On Oct 11, 1:00*pm, "
wrote:
On Oct 9, 6:01 pm, Bill wrote:

As long as I'm getting the long version, please explain how latex paint
may or may not be an enamel. \

IN GENERAL TERMS, enamels usually have harder resins in them that make
them more abrasion resistant. *This makes them ideal for interior
trims, etc. as they will resist scratching and will stand for a lot of
cleaning.

The harder resins also made the paint more shiny and (to my
understanding) began enamel's association with glossy finish.

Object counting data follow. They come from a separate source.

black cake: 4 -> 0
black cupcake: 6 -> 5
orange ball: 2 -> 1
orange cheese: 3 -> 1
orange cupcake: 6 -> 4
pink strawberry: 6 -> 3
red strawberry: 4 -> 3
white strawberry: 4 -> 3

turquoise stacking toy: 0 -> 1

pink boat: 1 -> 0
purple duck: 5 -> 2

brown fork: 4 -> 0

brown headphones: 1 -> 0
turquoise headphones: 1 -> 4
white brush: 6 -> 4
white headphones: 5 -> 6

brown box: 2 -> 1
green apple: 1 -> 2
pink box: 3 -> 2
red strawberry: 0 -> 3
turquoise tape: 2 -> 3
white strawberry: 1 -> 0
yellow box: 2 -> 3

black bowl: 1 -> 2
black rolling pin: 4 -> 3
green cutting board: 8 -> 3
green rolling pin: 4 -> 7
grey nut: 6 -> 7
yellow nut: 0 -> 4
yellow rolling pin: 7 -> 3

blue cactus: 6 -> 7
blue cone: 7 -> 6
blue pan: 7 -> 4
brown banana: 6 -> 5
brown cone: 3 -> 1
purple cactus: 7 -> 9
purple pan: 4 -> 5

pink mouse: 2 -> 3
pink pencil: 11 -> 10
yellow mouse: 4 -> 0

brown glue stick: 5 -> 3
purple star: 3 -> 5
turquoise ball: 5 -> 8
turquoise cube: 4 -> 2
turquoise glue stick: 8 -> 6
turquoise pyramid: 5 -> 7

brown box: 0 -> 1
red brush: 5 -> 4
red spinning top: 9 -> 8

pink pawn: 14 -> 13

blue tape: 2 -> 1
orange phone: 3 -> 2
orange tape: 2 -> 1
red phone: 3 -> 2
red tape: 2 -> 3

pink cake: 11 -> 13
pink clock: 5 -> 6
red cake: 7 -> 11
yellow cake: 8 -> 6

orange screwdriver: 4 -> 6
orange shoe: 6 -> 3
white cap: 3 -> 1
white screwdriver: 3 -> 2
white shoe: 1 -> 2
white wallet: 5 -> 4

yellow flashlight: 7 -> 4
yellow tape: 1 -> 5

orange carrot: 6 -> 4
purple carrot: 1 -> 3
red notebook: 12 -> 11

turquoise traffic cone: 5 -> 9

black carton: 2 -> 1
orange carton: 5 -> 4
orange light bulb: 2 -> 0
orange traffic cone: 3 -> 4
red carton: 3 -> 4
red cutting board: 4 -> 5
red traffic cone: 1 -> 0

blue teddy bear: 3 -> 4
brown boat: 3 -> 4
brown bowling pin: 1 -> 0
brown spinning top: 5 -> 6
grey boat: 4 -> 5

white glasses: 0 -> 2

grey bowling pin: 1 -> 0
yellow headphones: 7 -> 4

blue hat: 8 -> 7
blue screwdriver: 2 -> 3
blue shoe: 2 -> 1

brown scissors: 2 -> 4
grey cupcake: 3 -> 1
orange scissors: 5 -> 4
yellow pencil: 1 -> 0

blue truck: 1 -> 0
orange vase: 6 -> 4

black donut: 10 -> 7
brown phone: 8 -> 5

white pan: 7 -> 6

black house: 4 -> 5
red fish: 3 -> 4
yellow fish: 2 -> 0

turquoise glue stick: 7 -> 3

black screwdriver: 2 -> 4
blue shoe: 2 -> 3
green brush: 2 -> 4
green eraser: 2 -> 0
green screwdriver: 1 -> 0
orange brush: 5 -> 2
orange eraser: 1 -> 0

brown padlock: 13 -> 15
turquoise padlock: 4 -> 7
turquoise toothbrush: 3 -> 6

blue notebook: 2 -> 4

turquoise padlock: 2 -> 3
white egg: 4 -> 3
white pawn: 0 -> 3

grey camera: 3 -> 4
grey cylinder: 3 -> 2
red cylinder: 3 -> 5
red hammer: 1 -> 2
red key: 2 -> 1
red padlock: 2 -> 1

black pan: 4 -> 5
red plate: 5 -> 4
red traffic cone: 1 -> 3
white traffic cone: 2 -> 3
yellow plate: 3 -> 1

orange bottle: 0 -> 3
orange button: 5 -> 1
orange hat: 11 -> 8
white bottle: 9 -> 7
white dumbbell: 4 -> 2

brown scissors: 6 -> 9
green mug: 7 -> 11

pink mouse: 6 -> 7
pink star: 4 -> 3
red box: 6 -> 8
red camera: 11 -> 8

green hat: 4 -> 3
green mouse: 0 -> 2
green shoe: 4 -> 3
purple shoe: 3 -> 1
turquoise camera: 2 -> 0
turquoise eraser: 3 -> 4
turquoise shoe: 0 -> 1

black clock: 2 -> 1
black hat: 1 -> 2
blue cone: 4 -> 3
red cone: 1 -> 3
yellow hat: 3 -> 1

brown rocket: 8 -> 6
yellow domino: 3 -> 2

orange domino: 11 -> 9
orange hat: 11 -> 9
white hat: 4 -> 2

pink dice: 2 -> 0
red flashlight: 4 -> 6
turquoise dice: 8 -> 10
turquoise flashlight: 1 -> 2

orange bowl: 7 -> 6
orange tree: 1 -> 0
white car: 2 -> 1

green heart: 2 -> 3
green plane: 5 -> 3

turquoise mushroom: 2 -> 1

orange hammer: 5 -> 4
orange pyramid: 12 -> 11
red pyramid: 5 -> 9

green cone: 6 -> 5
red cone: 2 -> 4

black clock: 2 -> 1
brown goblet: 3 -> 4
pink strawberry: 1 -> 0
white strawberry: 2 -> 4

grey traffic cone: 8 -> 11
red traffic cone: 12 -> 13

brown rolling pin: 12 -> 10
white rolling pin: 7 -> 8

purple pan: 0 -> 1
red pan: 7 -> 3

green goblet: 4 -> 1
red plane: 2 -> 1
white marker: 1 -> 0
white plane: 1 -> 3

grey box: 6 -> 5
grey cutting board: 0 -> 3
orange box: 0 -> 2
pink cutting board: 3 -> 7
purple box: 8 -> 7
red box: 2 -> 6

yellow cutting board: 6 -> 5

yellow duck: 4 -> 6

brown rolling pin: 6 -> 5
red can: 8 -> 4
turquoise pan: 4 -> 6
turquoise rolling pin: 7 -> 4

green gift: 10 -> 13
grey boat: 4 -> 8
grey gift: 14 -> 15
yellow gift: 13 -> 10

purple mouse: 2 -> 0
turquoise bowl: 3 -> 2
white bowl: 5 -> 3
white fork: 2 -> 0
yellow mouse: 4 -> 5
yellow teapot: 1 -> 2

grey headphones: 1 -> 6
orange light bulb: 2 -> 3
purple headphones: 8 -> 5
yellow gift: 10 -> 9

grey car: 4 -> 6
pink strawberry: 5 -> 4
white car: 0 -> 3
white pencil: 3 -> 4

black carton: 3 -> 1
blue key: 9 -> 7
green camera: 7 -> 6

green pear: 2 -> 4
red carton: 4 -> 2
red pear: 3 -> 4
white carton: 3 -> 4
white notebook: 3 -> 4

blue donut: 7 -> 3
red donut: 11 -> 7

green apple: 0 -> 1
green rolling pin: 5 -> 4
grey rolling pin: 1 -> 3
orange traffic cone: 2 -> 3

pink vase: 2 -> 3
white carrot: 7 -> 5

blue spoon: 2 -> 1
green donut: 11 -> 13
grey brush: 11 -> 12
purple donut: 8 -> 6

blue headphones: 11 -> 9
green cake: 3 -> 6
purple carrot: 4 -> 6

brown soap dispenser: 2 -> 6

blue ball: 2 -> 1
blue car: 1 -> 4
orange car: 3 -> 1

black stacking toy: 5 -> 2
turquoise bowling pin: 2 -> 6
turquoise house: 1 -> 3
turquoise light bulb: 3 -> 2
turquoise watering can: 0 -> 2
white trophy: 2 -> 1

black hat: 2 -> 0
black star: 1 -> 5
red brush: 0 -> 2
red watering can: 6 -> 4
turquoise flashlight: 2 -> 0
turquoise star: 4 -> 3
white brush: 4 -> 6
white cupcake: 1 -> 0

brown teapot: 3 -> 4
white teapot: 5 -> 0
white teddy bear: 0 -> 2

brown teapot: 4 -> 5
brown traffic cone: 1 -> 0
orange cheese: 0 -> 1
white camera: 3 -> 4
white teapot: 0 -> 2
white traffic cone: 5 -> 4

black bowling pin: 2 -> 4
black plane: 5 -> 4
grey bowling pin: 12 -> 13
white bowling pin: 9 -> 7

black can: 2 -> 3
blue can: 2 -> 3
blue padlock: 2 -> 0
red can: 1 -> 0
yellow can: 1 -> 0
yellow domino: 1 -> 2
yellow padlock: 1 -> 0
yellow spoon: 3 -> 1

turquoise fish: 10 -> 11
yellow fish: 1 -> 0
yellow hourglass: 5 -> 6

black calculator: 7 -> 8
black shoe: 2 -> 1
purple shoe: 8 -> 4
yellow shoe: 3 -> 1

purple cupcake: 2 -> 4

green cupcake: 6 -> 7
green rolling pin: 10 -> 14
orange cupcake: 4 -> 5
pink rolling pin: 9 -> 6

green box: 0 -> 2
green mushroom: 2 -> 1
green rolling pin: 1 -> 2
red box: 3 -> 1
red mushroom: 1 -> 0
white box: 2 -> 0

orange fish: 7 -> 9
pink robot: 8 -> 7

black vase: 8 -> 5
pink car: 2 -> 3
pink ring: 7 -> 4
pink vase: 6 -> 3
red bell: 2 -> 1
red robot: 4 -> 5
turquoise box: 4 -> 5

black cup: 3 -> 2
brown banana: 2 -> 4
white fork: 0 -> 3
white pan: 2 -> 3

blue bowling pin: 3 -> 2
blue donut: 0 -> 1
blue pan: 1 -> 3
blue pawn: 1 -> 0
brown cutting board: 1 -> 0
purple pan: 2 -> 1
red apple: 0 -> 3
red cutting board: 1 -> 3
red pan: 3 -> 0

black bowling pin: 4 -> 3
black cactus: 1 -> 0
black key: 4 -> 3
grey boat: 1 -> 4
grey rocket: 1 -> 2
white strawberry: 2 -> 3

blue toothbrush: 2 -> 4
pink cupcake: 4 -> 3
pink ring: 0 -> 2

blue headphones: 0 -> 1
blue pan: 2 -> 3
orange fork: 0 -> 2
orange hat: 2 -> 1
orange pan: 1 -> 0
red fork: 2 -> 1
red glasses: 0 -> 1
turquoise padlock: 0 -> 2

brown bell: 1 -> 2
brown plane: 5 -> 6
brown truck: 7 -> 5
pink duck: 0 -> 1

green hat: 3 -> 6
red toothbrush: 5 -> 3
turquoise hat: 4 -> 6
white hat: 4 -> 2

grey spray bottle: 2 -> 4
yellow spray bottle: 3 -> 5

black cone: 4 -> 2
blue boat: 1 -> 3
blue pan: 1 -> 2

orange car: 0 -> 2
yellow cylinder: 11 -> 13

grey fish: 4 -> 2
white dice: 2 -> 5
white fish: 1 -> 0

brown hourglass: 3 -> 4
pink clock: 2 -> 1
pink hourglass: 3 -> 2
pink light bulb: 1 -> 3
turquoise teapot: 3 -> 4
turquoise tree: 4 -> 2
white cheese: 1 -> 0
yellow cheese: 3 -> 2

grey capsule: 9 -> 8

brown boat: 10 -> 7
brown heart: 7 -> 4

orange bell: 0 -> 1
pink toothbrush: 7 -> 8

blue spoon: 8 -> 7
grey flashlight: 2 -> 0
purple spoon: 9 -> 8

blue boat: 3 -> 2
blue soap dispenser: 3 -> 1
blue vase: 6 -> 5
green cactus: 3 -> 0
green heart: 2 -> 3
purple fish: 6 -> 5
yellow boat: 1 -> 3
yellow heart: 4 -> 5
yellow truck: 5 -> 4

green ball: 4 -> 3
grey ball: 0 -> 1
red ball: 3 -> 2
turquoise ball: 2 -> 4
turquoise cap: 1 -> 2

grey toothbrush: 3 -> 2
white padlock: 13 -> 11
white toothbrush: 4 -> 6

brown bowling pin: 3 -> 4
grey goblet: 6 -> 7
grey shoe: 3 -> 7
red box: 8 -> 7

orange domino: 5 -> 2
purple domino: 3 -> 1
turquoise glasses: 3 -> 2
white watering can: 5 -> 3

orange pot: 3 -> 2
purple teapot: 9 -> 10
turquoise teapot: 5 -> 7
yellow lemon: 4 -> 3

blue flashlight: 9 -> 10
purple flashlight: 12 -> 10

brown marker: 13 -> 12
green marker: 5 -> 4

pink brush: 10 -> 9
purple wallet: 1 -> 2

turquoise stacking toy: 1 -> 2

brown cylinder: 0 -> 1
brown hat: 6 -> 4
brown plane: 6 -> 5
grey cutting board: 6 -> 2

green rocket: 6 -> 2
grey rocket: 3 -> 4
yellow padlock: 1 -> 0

I think 'enamel' originally was jewelry items, fired colored glass
on copper and the like.
Porcelain enamel on steel has been common since Norman Bel Geddes
designed the first whiteware kitchen stove (1932).

To get an enamel-like paint, you need it to self-level, i.e. the
mixture has to pull its surface flat by surface tension. That means
the base has to be hard, because you can't toss lots of solid pigment
particles in; like gravel, they'd prevent the flattening. It also
means you
usually have long cure times or need to bake the product to keep
the base fluid.

Classic paint is a three-component mixtu a pigment (like burnt
umber)
and a base (gummy oil of some kind), and a thinner (turpentine).
It's hard because the pigment particles are hard, flexible because the
base
is stretchy, and goes on liquid because the thinner (which evaporates)
softened or dissolved the glue-like base.

Enamel, though, needs a hard base, usually an alkyd or epoxy. Those
don't dissolve, you dissolve the precursor compounds instead and apply
them, then they cure chemically. The pigment has to be either
loosely
packed or controlled-shape particles, if it is to support the self-
leveling,
and it's doubtful that enamel has as much pigment as paint does.